On beşinci madde, nükleer caydırıcılık ilkelerini sıralar.
On altıncı madde, “Rusya Federasyonu’nun nükleer caydırıcılık kuvvetlerinin kara, deniz ve hava temelli nükleer kuvvetleri kapsadığını” belirtir.
Üçüncü bölümün ilk maddesi, on yedinci madde, nükleer silahların ne zaman kullanılacağını vurgular:
“Rusya Federasyonu, kendisine ve (veya) müttefiklerine nükleer silah ve diğer kitle imha silahları kullanılmasına cevap olarak, keza Rusya Federasyonu’na karşı konvansiyonel silahların kullanıldığı saldırganlık halinde, bizatihi devletin varlığı tehdit altına girdiğinde nükleer silah kullanma hakkını saklı tutar.”
On sekizinci maddeye göre nükleer silah kullanma kararı başkan tarafından alınır.
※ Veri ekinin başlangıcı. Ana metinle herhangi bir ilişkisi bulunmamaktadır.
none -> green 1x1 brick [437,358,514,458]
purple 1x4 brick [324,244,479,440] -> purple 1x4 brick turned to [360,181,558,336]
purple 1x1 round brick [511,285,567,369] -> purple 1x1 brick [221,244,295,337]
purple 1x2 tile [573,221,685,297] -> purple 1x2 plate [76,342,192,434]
On dokuzuncu maddeye göre “Rusya Fedeasyonu’nun nükleer silah kullanması ihtimalini belirleyen şartlar” şunlardır:
“a) Rusya Federasyonu ve (veya) müttefiklerinin topraklarına saldıran balistik füzelerin ateşlendiğiyle ilgili güvenilir istihbarat alınması;
“b) düşman tarafından nükleer silahların veya diğer kitle imha silahlarının Rusya Federasyonu ve (veya) müttefiklerinin topraklarında kullanılması;
“c) düşmanın, Rusya Federasyonu’na ait, devreden çıkması halinden nükleer kuvvetlerin cevabi eyleminde başarısızlığa yol açacak kritik önemdeki devlet ve askeri tesisleri üzerinde etkide bulunması;
“d) Rusya Federasyonu’na karşı konvansiyonel silahlarla yapılan saldırganlık, bizatihi devletin varlığı tehdit altına girdiğinde.”
Bu maddenin bütün bentleri hayati bir önem taşır.
Yirminci maddeye göre Rusya Federasyonu Başkanı, başka ülkeleri, Rusya’nın nükleer silahları kullanma kararı aldığından veya bunları kullanmaya hazır olduğundan veya kullandığından “zaruret halinde” haberdar edebilir.
Beş maddeden oluşan son bölüm esasen bir özettir.
ABD doktriniyle arasında ne fark var?
Tek bir şey dışında, hemen hiçbir fark yok. Ama o tek şey de yeterince ciddi zaten. ABD’nin 2019 tarihli nükleer doktrininde şöyle denir:
“Nükleer silahların çatışmaya sokulması, savaşın gidişatını radikal şekilde değiştirebilir veya hızlandırabilir. Nükleer silahlar, ABD’nin savaşı kaybettiği sonucuna varıldığında, kontrolün kaybedilmesi riskinde veya çatışmayı ABD için çok daha avantajlı şartlarda bir barışa erişmek hedefiyle tırmandırmak için, savaşın gidişatında kullanılabilir.”